SUPPLIED TEXT:
_ _ _ _
What you say is true IF consumers would never want to use the "private" headers, but they do.
Instead, I should say "component-a" and "component-b".

I will adjust my example project to suit.

Notes:

• component-a (currently) requires component-b for linking.
• consumer may want to use one of those components, or both.
• component headers are in subfolders, and included without the subfolder mentioned, ie #include <file_from_a.h> ... ie each component used will add its own include folder to the compiler argument list.

Also note that component-a's public headers do NOT include component-b's headers, it is an internal dependency. So if component-a is required, component-b's header dir should not also be added to the argument list.

The library has many parts, with the headers in different subfolders.
Adding the component to cmake's target_link_libraries(consumer lib::component-a) will add the include path to the compiler command line, and allow the consumer to #include <file_from_a.h>.
This is how this particular library works.

The goal is to ensure that if a consumer did NOT do target_link_libraries(consumer lib::component-b) will not be able to #include <file_from_b.h>.

The reason is that you can get "hidden dependencies" that way.
If the consumer only links to component-b, they should not be able to #include component-a.
Linking is a separate topic.

For example, consumer does target_link_libraries for component-b only, but also includes component-a headers due to fault in the conan recipe.
Everything will work while component-b depends on component-a.

BUT, if a conan-library-option changes, or the code changes, and component-b no longer links to component-a, then the headers will still #include but the linker will fail.
And worse, it could be a deep dependency with everything statically linked, so it won't fail until the very final executable is linked. So the error is far removed from the cause.

This problem is solved at the package level, with the transitive headers and default 'private' dependencies. But this same problem also occurs at the component level, and I don't see a mechanism to model this.

from conan.

There, hopefully the example project demonstrates this nicely.

I see this behaviour on a much bigger scale, in a much bigger library/recipe I'm packaging.

from conan.

I was thinking about this a little more.
If conan wasn't involved, the cmake files for this library project would have 2 components,
with componentA having something like this;

target_link_libraries(componentA
   PRIVATE
      componentB
)
_ _ _ _
REQUEST 1:
In the forum post about component headers, reproduce word for word the part that opens with the words containing "This problem is" and closes with "demonstrates this nicely.".
REQUEST 2:
Render this sentence from the forum post about component headers into Spanish: "The library has many parts, with the headers in different subfolders."
The listing after this point plays no role here.

SUPPLIED MATERIAL:
_ _ _ _
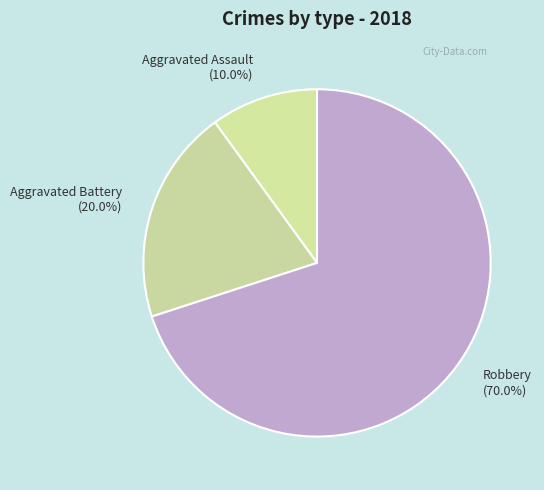

To the nearest percent, what is the combined percentage of Aggravated Battery and Robbery?

90%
_ _ _ _
TASK RESPONSE 1:
This problem is solved at the package level, with the transitive headers and default 'private' dependencies. But this same problem also occurs at the component level, and I don't see a mechanism to model this.

from conan.

There, hopefully the example project demonstrates this nicely.

TASK RESPONSE 2:
La biblioteca tiene muchas partes, con los encabezados en diferentes subcarpetas.